Cevap: Karl Heinrich Marx'ın Felsefesi
Güzel bir konu, belki edepli bir tartışma dönüyordur diye bir bakayım dedim, insanlar deyim yerindeyse saçmalamış. Neyse, cehalet halkımızın kronik sorunu. Bilenle bilmeyeni tartışma adabıyla birbirinden ayırmak kolay oluyor.
Birincisi Marx'ın felsefesini ardıllarının hiçbiri üzerinden tartışamazsınız. Aynı Mustafa Kemal'i Deniz Baykal üzerinden tartışamayacağınız gibi.
Marx kimdir, ne ön görmüştür? Neleri yanlış neleri doğru konuşmuştur? Buna bakmamız gerekiyor. Daha doğrusu çoğunuz bakmadan yorum yapacak ama ben gene de fikrimi belirteyim.
Karl Marx dediğimiz adam bilimsel sosyalizmin kurucusudur. Sosyalizm= Marksizm gibi görenler çok keskin bir şekilde yanılıyorlar. Örneğin ben de bir sosyalistim ama Marksist değilim. Karl Marx dediğiniz adam David Ricardo'nun emek-değer teorisini geliştirerek ekonomi bilimine önemli katkılar sağlamıştır. Kendisi kapitalist sistemi yeterince çözümleyebilmiş bir insandır. Ekonomik rol değişimini tarihsel materyalizm ile açıklamış ve bu dönüşümün son kertede zorunlu olarak komünizme varacağını öngörmüştür. Ben onun bu fikirlerine kesinkes katılmaktayım. Bu onun ekonomik yönüdür, bir de olayın siyasi boyutuna bakmamız gerekiyor.
Aynı burjuvaların aristokratları devirdiği gibi, işçi sınıfının da burjuvaziyi alt ederek sınıfsız bir topluma ulaşacağını belirtir. Bunun içiç "proleterya diktatörlüğü" diye bir ön aşama öngörmektedir.

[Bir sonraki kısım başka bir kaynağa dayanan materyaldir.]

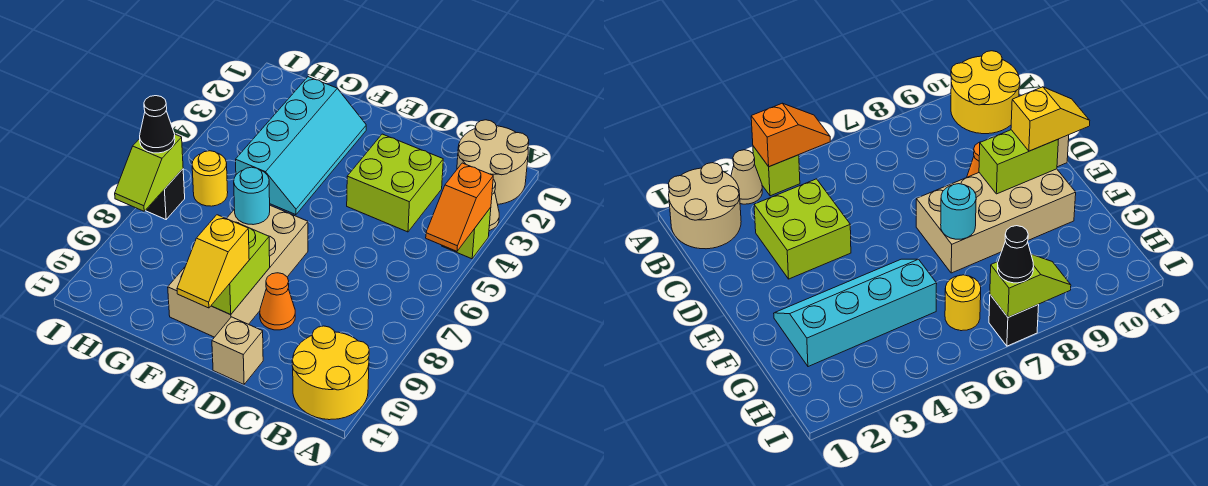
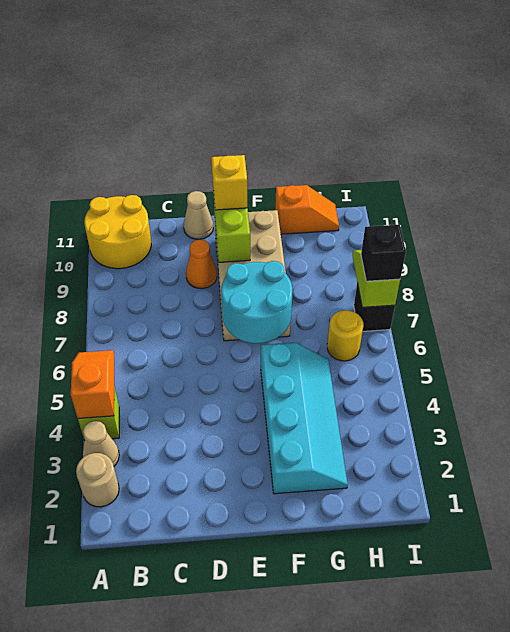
tan 2x2 round brick [457,120,529,204] -> tan 1x1 round brick [76,453,119,507]
lime 2x2 brick [347,134,443,232] -> none
tan 1x1 brick [212,317,263,384] -> tan 1x1 cone [184,191,213,239]
cyan 2x4 slope [236,77,366,215] -> cyan 2x4 slope turned to [261,343,348,494]
cyan 1x1 round brick [234,167,270,225] -> cyan 2x2 round brick [221,261,293,343]
none -> orange 1x2 slope [275,185,339,234]
black 1x1 cone [140,96,175,153] -> black 1x1 brick [361,225,406,281]

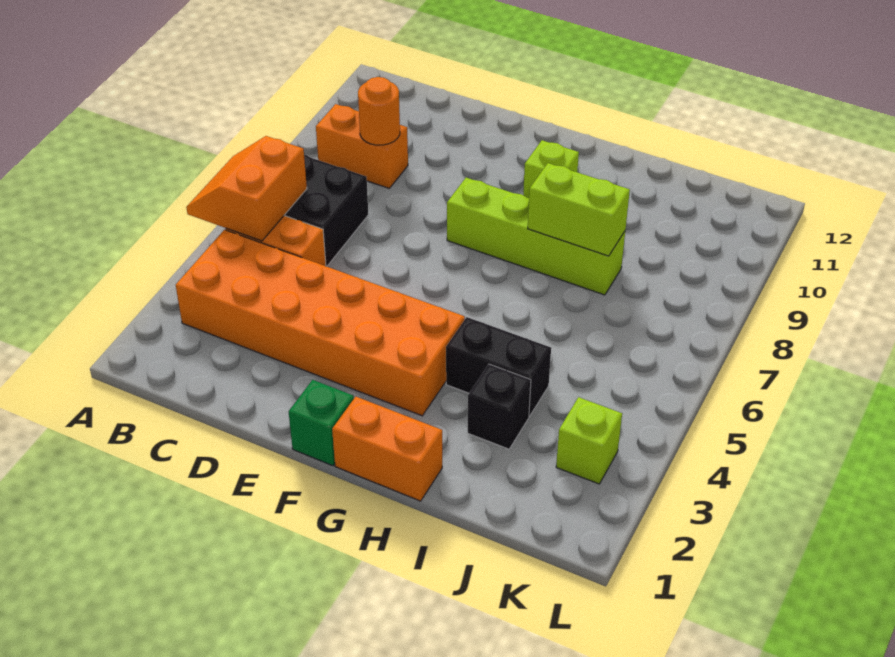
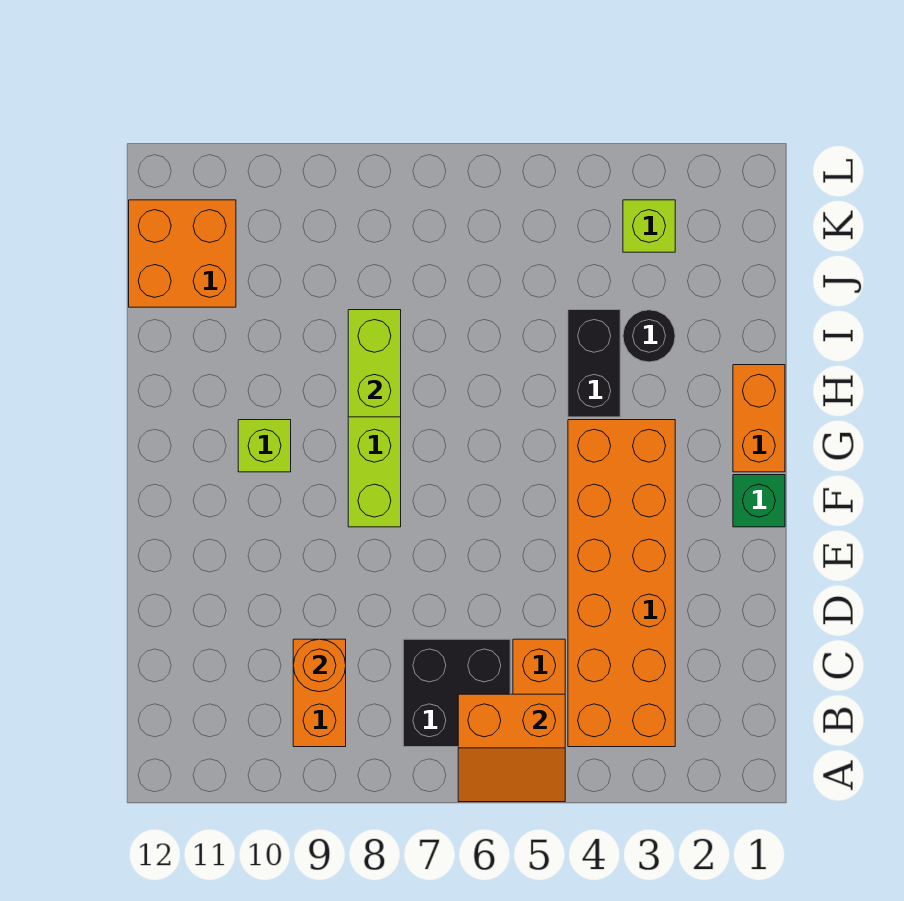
black 1x1 brick [468,364,531,449] -> black 1x1 round brick [623,310,675,362]
none -> orange 2x2 brick [129,200,236,307]

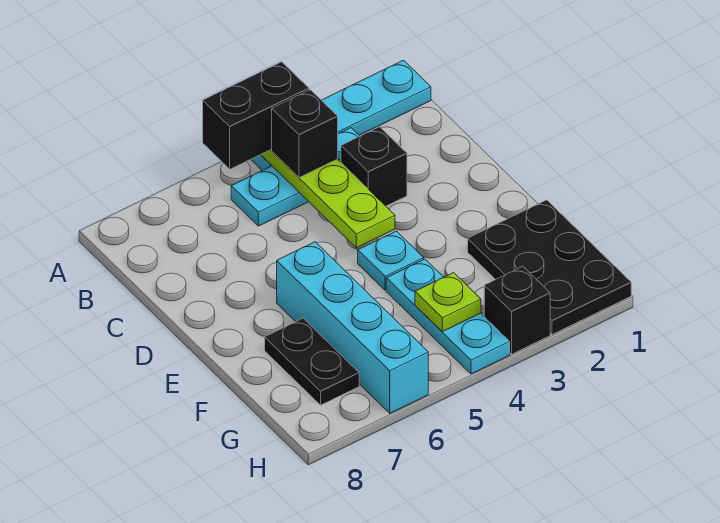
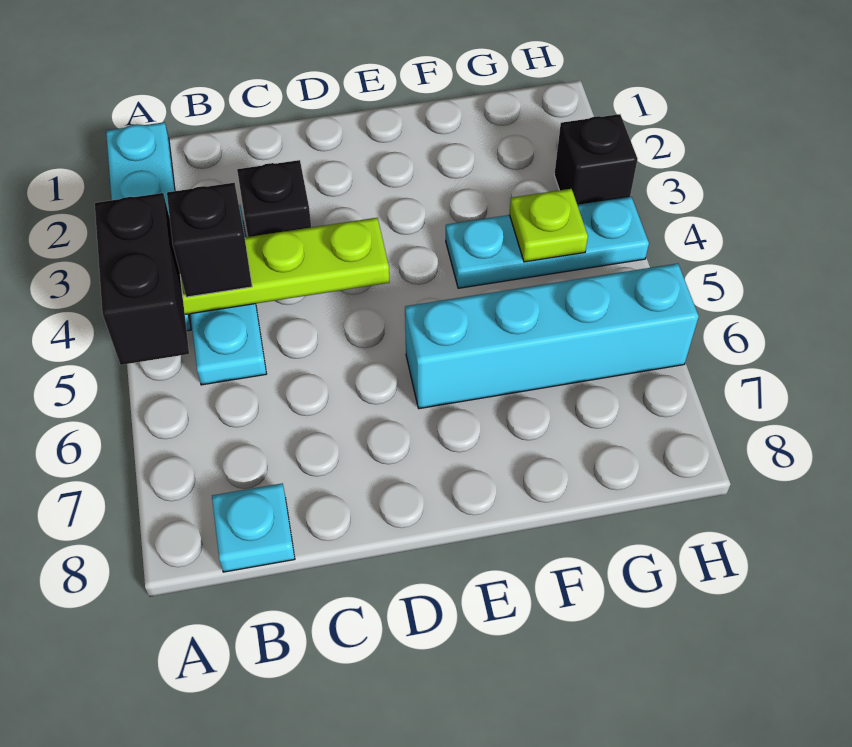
cyan 1x1 plate [358,231,424,290] -> cyan 1x1 plate moved to [212,483,295,572]
black 2x3 plate [468,200,631,335] -> none
black 1x2 plate [265,318,359,405] -> none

Yeterli meta birikimi sağlandığı ve karşı-devrim riski sıfıra indirildiği zaman proleterya diktatörlüğü kendi kendisini söndürecek ve sınıfsız topluma geçilecektir. En azından onun öngörüsü bu şekildedir. 1. Enternasyonalde anti-otoriteryen sosyalistlerle Marksistler arasındaki temel çatışma budur. Anti-otoriteryen sosyalistler, günümüz söylemiyle anarşistler, proleterya diktatörlüğüne karşı çıkmakta ve her türlü devlet oluşumunun insanı köleliğe götüreceğini savunmaktadır. Bakunin ve Marx arasında çıkan tartışmalardan dolayı çeşitli hile hurdalarla anarşistler enternasyonalden atılmış ve enternasyonal başka bir yere taşınmıştır. Zaten bu da 1. enternasyonalin bitmesine neden olmuştur.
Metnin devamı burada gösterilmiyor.